Fragmento de texto.
# Reemplazar b31n20d por irfp250 en amplificador?



## martin12as (Nov 24, 2015)

hola, por empezar quería saber si se podía reemplazar unos transistores b31n20d por los irfp250?

las características principales son similares:

b31n20d Vdss = 200V Rds = 0.082 ohm Id = 31A
irfp250   Vdss = 200V Rds = 0.085 ohm Id = 30A

y de paso también comento que son de la parte de salida de un amplificador clase D marca boss, lleva en total 6 transistores b31n20d, 3 y 3 en paralelo, hay solo 1 que esta quemado, pero puede ser posible que los otros estén a punto de morir también? conviene cambiar el que estaba quemado, los 3 que estaban juntos o los 6?

Trabajo por hacer. Prosigue el hilo de arriba sobre el reemplazo de transistores del amplificador a partir de su última frase.

Información.

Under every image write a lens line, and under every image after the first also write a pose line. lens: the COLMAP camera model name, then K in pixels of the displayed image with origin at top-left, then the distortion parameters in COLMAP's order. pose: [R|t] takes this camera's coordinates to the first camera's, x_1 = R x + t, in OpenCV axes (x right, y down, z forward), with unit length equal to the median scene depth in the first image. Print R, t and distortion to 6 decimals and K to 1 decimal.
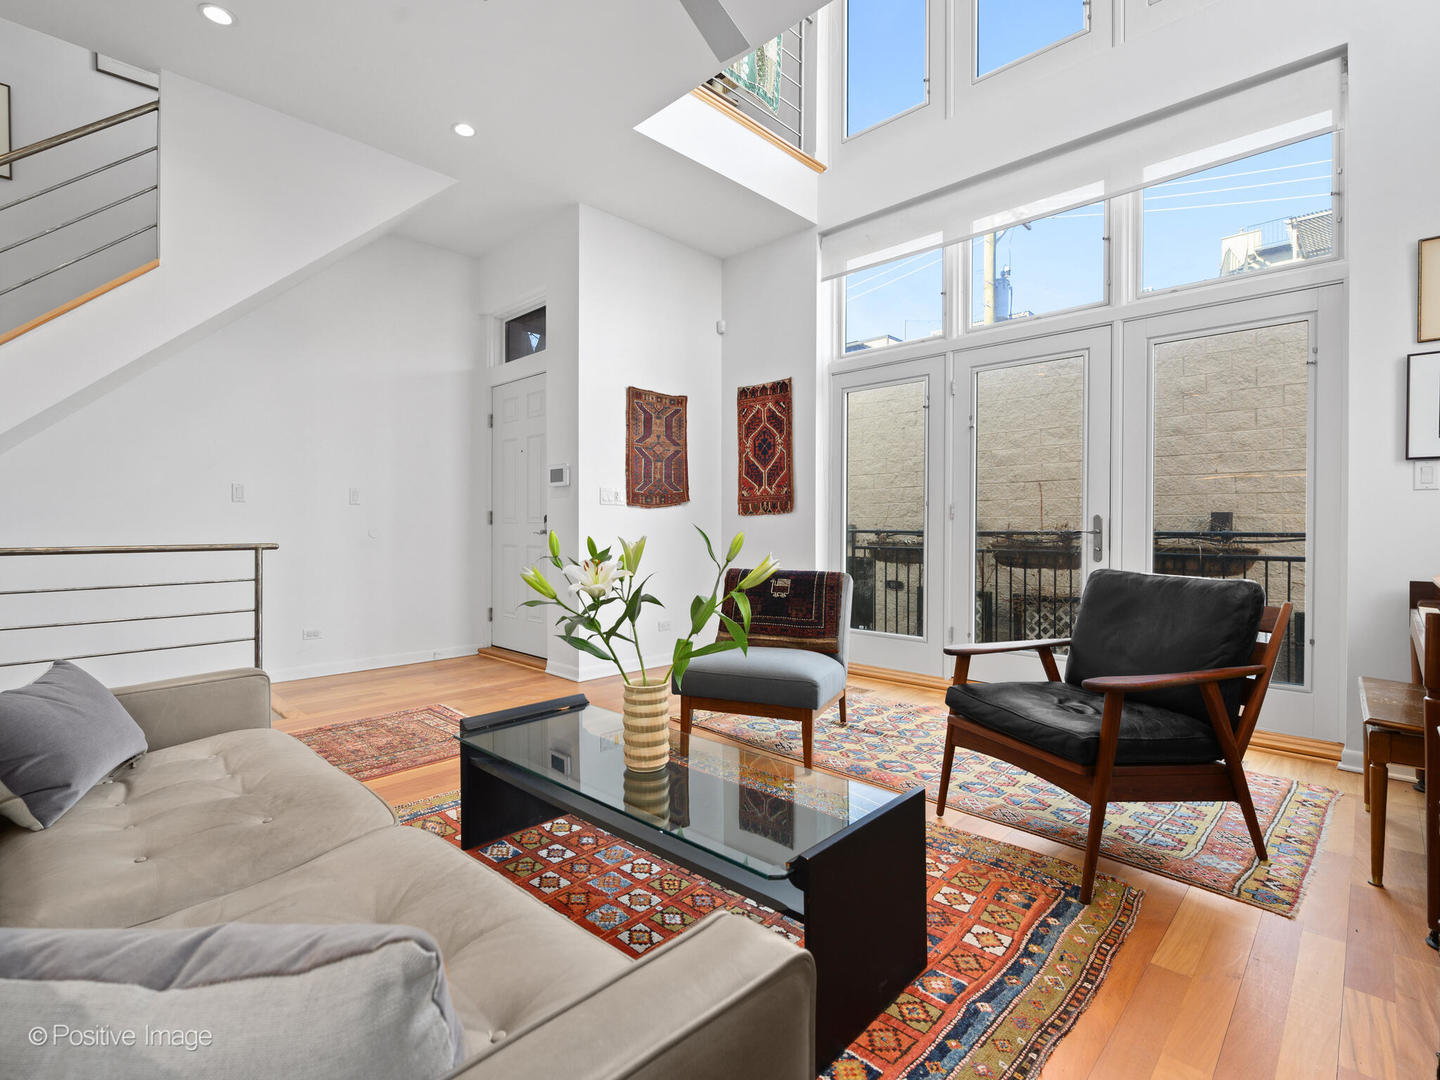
==
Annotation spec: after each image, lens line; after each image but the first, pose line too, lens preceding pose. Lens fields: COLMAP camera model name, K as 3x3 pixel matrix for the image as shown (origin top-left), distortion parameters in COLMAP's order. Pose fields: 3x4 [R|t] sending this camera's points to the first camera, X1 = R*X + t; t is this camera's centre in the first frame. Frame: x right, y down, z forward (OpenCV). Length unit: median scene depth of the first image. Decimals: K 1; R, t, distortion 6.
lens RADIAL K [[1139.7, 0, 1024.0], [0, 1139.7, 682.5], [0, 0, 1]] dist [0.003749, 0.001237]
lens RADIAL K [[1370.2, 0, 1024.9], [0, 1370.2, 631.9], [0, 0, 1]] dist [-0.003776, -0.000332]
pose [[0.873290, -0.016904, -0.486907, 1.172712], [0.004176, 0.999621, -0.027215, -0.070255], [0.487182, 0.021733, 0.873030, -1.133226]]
...
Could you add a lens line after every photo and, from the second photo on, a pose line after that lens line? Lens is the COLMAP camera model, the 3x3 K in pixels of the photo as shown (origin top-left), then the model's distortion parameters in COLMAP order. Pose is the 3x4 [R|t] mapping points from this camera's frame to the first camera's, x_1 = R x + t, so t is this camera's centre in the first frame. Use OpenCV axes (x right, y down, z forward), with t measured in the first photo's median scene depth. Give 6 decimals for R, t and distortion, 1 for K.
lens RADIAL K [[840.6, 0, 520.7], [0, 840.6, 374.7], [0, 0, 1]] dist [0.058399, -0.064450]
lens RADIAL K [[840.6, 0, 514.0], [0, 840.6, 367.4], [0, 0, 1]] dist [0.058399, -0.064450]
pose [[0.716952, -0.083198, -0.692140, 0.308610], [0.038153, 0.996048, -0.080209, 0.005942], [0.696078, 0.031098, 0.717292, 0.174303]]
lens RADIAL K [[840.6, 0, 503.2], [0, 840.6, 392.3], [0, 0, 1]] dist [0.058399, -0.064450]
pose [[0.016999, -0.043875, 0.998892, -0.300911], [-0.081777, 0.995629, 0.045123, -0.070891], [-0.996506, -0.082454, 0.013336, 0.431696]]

Resultado del ejercicio.
los datasheet: 

http://www.irf.com/product-info/datasheets/data/irfp250.pdf
http://www.irf.com/product-info/datasheets/data/irfs31n20d.pdf

PD: son diferente encapsulado, los irfp250 son mas grandes, pero no hay dramas, porque hay espacio suficiente para colocarlos


----------



## ruben90 (Nov 24, 2015)

Pues la unica diferencia notable son las capacitancias de salida(diferencias de unos cientos de pF) y el voltaje de umbral Vth (1 voltio). En todo lo demas son casi iguales. Pues prueba cambiando el mosfet quemado, si se calienta demasiado colocale un disipador, y prueba el sonido. Si no notas cambios, pues dejalo así.


----------



## DOSMETROS (Nov 25, 2015)

IRFB31N20D Vgs Gate-to-Source Voltage *± 30* V
irfp250 Vgs Gate-to-Source Voltage* ± 20* V


----------



## martin12as (Dic 2, 2015)

al final conseguí los irfb31n20, pero se quemaron de nuevo, prendí el amplificador, aparentemente funciono bien, no se puso en protección, pero después la apague, y cuando la volví a prender estaba de nuevo en protección y un transistor quemado, sera que son truchos los transistores que conseguí? o sera algún problema con el driver?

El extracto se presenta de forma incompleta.